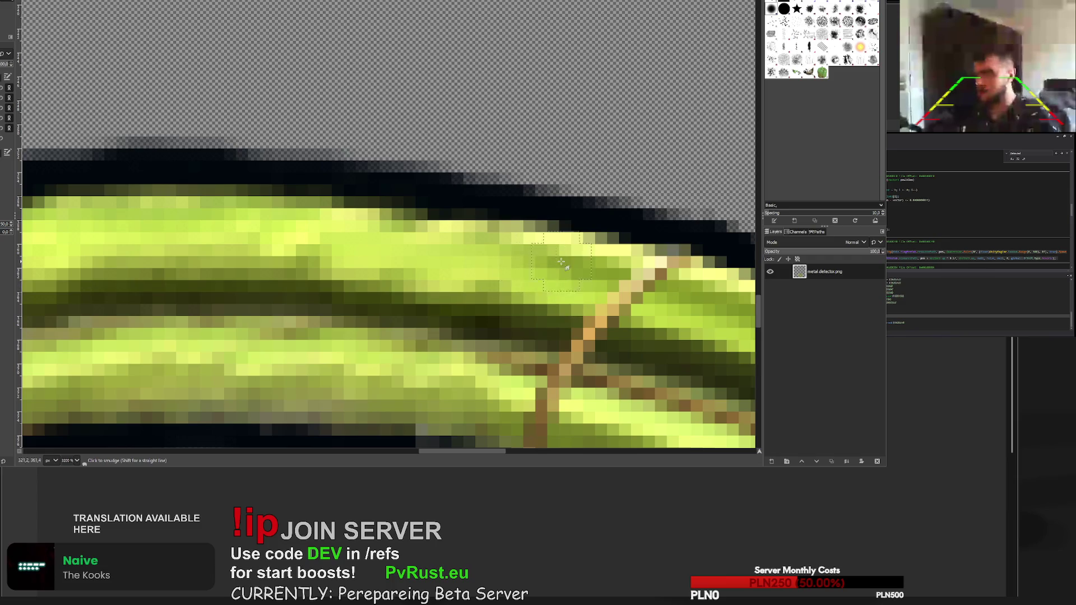
- Zoom out and export the coil-only image as metal_detector_1.png
{"action": "scroll", "coordinate": [307, 253], "scroll_direction": "down", "scroll_amount": 5}
{"action": "scroll", "coordinate": [100, 298], "scroll_direction": "up", "scroll_amount": 4}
-- -- --
### Exercise description
For the word "coordinate", say how many lines of the listing include it; give nothing but the number.

### Reply to the task
2